Later, having clung to this definition, P.D. put Campbell to the test. One of Campbell’s friends, Jonathan Daniels who was a 26 year old activist from the north who had come south in response to Martin Luther King’s call for support, was shot by Thomas Coleman, a deputy sheriff from Alabama. “Daniels had been arrested for picketing white stores. On his release from jail he approached a grocery store to make a phone call to arrange a ride when Coleman appeared with a shotgun and emptied it in his stomach.”
P.D. approached Campbell about his God. “Let’s talk about your definition. Was Jonathan a sinner (bastard?”)
Campbell replied that though he was one of the most gentle guys he’d ever known, it’s true that everyone is a sinner and falls short of the goodness of God.
“All right. Is Thomas Coleman a sinner (bastard?”) That question, Campbell found much easier to answer. You bet the murderer was!
Then P.D. pulled his chair close, and he asked Campbell, “Which one of these two sinners (bastards) do you think God loves the most?”
Campbell writes, “Suddenly everything became clear. Everything. It was a revelation. I walked across the room and opened the blind, staring directly into the glare of the street light. And I began to whimper. But the crying was interspersed with laughter. It was a strange experience. I remember trying to sort out the sadness and the joy. Just what I was crying for and what I was laughing for.
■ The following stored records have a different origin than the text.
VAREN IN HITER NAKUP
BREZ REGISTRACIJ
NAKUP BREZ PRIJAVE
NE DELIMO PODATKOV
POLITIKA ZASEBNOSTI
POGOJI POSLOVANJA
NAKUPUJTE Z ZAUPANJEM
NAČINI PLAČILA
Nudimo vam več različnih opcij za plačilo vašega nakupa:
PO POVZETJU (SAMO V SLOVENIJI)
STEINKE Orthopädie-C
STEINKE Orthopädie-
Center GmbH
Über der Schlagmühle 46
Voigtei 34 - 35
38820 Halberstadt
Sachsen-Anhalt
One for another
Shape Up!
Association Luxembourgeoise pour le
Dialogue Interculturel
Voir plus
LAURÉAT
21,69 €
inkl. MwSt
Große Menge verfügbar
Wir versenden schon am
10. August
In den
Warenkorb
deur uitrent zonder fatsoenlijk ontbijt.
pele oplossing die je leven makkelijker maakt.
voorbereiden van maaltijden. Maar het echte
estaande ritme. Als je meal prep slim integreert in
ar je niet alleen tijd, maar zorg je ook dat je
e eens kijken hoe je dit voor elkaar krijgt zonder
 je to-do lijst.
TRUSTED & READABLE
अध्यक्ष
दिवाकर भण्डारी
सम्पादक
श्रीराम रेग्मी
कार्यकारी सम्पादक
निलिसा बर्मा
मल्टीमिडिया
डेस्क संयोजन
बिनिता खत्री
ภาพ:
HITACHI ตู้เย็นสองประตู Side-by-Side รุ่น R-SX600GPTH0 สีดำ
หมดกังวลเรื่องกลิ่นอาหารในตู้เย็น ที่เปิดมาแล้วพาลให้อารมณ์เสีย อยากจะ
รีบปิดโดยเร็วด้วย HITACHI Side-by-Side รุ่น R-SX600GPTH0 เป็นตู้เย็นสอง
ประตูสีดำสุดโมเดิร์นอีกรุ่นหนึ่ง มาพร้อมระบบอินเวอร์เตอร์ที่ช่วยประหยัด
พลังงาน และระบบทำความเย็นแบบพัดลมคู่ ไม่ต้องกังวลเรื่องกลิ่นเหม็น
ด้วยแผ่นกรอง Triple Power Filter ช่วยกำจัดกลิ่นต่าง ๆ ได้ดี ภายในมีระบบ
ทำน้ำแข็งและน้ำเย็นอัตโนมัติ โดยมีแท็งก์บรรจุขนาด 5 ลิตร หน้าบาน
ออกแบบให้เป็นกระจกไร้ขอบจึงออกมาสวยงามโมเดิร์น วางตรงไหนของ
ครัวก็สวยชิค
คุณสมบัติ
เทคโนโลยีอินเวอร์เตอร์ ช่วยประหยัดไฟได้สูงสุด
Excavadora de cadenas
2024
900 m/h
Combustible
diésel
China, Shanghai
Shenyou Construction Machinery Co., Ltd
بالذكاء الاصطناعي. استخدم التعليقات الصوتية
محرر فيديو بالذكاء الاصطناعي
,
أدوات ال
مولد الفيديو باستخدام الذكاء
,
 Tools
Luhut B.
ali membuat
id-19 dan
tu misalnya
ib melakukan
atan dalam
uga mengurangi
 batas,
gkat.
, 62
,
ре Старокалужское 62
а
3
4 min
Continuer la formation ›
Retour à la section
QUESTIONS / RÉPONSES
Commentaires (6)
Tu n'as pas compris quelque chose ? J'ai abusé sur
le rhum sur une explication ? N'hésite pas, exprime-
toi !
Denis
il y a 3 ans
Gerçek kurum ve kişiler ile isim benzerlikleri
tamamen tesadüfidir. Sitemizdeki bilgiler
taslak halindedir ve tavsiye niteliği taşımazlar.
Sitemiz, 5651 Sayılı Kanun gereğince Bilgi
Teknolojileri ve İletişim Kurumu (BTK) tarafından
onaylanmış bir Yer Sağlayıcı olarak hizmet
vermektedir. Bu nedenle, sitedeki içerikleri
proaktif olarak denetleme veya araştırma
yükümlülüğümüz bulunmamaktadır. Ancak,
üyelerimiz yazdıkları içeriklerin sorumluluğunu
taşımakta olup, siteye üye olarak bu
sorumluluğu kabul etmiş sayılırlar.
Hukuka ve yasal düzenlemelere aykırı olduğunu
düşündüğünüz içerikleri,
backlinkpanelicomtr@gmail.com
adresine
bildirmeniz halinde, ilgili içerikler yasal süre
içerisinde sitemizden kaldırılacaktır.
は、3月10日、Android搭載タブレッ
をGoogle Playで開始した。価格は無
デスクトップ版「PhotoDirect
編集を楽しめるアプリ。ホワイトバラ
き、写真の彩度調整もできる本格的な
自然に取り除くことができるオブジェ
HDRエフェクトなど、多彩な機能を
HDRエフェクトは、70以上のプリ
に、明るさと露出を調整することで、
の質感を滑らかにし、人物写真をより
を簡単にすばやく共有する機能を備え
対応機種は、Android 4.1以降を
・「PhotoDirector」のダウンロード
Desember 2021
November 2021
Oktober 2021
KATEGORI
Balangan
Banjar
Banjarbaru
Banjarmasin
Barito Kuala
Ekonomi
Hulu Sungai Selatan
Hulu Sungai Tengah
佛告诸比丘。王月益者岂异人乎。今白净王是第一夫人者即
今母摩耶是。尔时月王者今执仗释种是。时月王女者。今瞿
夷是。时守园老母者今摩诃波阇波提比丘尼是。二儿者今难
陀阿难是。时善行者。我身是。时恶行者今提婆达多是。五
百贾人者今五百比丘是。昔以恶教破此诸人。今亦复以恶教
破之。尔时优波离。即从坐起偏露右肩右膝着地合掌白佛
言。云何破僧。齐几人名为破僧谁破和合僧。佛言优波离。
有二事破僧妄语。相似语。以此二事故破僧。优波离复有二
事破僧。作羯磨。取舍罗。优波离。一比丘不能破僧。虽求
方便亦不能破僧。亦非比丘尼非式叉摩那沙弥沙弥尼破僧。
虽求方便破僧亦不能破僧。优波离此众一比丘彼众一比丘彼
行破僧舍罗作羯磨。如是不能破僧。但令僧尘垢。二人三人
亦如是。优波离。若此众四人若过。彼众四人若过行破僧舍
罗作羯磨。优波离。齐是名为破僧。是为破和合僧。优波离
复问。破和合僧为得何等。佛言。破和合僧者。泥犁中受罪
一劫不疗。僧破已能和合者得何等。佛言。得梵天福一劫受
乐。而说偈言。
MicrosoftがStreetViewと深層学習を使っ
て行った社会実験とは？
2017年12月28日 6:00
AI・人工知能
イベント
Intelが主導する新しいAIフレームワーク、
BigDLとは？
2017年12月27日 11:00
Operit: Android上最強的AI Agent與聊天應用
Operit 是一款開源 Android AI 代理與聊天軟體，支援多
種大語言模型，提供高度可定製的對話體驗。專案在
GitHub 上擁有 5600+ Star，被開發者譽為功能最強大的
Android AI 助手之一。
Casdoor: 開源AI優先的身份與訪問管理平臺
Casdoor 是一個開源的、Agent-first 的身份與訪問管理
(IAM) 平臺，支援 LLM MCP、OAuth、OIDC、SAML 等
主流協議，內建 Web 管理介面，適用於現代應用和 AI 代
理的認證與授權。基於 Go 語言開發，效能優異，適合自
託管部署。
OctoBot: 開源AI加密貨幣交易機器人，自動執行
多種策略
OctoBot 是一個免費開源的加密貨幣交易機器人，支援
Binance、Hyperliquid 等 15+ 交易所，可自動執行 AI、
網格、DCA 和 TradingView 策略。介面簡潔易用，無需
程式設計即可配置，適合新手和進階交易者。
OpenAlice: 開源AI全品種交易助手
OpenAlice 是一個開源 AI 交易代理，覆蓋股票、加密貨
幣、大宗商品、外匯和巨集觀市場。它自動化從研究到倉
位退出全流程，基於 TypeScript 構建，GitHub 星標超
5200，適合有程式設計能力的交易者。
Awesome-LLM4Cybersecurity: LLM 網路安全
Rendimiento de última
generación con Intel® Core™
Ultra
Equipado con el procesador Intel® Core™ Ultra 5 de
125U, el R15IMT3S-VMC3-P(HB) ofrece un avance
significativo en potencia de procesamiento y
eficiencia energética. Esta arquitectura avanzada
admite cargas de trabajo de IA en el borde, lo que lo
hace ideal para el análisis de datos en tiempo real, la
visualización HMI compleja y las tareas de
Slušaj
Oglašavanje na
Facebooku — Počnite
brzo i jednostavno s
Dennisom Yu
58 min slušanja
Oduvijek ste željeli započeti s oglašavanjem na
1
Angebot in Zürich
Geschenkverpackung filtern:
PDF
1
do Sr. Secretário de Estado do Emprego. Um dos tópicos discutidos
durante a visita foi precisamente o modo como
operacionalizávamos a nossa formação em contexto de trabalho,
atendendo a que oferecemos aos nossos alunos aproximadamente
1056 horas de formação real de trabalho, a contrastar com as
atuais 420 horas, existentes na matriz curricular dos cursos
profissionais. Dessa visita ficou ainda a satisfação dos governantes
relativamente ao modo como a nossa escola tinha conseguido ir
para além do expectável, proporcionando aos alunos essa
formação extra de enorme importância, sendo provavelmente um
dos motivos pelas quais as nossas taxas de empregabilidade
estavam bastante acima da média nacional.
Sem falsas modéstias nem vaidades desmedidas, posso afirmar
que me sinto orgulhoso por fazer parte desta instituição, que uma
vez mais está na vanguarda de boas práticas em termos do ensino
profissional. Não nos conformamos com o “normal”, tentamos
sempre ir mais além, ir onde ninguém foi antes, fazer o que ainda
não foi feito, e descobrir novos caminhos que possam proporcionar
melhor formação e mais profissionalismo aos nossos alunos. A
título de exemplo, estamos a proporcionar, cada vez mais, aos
Then this too became clear.
I was laughing at myself, at twenty years of ministry which had become, without my realizing it, a ministry of liberal sophistication…
I agree that the notion that a man could go to a store where a group of unarmed human beings are drinking soda pop and eating moon pies, fire a shotgun blast at one of them, tearing his lungs and heart and bowels from his body, and that God would set him free is almost more than I could stand. But unless that is precisely the case then there is no Gospel, there is no Good News. Unless that is the truth we have only bad news, we are back with law alone.”
Phillip Yancey, who conveys this story in his book, What’s So Amazing About Grace, reflects, “What Will Campbell learned that night was a new insight into grace. The free offer of grace extends not just to the undeserving but to those who in fact deserve the opposite: to Ku Klux Klanners as well as civil rights marchers, to P.D. East as well as Will Campbell, to Thomas Coleman as well as Jonathan Daniels.
This message lodged so deep inside Will Campbell that he underwent a kind of earthquake of grace. He resigned his position with the National Council of Churches and became what he wryly called “an apostle to the rednecks.” He bought a farm in Tennessee, and spend as much time with Klansmen and racists as with racial minorities and white liberals. A lot of people, he decided, were volunteering to help minorities; he knew of no one ministering to the Thomas Colemans of the world.”[ii]
Grace is the unique blessing of Jesus Christ. It offers the church its greatest gift, its greatest assurance of God’s goodness, while also challenging us to the amazing call of being a gracious people. Though the task may at times feel unthinkable, we are assured that for God all things are possible. Thanks be to God.
[1]P. 101. Church Dogmatics, The Doctrine of God.